Records supplied: Begin
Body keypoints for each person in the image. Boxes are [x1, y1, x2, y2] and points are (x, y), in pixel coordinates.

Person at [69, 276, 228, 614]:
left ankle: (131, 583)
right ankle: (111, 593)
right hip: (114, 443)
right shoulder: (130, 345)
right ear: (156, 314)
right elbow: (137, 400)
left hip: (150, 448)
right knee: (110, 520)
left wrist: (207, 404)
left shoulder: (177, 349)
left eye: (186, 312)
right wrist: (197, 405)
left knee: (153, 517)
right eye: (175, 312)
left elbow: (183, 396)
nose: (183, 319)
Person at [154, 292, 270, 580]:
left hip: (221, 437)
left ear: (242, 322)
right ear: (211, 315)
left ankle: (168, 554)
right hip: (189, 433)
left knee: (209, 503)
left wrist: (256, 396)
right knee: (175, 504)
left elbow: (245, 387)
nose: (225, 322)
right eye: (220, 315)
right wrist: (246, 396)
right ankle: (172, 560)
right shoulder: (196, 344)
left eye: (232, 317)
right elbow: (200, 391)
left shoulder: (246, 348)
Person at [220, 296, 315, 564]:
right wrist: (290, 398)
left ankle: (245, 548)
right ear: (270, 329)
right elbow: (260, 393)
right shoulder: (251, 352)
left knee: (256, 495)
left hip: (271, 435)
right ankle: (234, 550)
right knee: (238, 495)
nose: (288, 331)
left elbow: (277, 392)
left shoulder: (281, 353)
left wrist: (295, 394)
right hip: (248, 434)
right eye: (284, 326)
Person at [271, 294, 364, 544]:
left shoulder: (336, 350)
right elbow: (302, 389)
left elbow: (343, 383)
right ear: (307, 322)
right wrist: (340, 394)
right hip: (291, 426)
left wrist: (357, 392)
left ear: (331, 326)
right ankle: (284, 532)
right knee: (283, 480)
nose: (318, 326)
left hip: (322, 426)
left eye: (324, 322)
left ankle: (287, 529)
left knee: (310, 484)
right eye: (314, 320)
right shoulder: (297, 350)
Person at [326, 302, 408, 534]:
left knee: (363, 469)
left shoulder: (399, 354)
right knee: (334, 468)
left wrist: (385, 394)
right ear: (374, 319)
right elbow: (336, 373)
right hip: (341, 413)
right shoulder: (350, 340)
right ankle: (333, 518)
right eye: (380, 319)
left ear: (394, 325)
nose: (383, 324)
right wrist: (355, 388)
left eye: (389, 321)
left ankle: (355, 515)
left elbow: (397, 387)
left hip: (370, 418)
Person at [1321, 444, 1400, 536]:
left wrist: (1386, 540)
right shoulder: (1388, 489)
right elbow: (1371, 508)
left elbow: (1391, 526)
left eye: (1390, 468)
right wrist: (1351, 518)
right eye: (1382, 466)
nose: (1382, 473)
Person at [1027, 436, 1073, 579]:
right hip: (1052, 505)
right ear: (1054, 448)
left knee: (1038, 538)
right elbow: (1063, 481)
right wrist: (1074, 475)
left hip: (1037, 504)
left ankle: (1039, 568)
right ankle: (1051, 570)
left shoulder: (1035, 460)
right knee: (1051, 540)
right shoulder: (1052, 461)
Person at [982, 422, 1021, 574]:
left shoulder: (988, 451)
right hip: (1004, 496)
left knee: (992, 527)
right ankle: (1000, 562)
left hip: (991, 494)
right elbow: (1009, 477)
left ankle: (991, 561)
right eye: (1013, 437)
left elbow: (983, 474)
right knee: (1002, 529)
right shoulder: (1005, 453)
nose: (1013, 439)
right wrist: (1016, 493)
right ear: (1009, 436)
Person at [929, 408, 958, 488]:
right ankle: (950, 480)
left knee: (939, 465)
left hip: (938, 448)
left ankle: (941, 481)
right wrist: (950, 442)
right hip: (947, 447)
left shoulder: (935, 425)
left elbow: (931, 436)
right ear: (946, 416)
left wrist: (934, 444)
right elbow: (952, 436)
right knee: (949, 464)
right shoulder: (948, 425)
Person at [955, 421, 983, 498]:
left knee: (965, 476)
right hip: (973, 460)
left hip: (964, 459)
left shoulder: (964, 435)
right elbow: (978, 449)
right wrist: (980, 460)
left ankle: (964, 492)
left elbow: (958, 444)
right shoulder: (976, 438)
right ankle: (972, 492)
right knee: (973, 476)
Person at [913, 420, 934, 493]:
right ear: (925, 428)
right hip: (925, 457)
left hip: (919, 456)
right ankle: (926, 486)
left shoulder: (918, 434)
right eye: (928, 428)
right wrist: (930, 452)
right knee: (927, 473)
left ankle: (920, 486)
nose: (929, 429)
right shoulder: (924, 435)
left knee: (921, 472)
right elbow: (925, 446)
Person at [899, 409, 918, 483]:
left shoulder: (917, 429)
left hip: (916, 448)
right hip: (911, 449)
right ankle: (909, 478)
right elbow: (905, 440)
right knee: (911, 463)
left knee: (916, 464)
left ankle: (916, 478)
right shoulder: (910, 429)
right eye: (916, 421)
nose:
Records supplied: End
### [Your instructions]
Which lines run from the one holding "right elbow: (200, 391)" through the one holding "right shoulder: (297, 350)" in the records above? Repeat them exactly, both included, and nothing more.

### [Answer to this exercise]
right elbow: (200, 391)
left shoulder: (246, 348)
Person at [220, 296, 315, 564]:
right wrist: (290, 398)
left ankle: (245, 548)
right ear: (270, 329)
right elbow: (260, 393)
right shoulder: (251, 352)
left knee: (256, 495)
left hip: (271, 435)
right ankle: (234, 550)
right knee: (238, 495)
nose: (288, 331)
left elbow: (277, 392)
left shoulder: (281, 353)
left wrist: (295, 394)
right hip: (248, 434)
right eye: (284, 326)
Person at [271, 294, 364, 544]:
left shoulder: (336, 350)
right elbow: (302, 389)
left elbow: (343, 383)
right ear: (307, 322)
right wrist: (340, 394)
right hip: (291, 426)
left wrist: (357, 392)
left ear: (331, 326)
right ankle: (284, 532)
right knee: (283, 480)
nose: (318, 326)
left hip: (322, 426)
left eye: (324, 322)
left ankle: (287, 529)
left knee: (310, 484)
right eye: (314, 320)
right shoulder: (297, 350)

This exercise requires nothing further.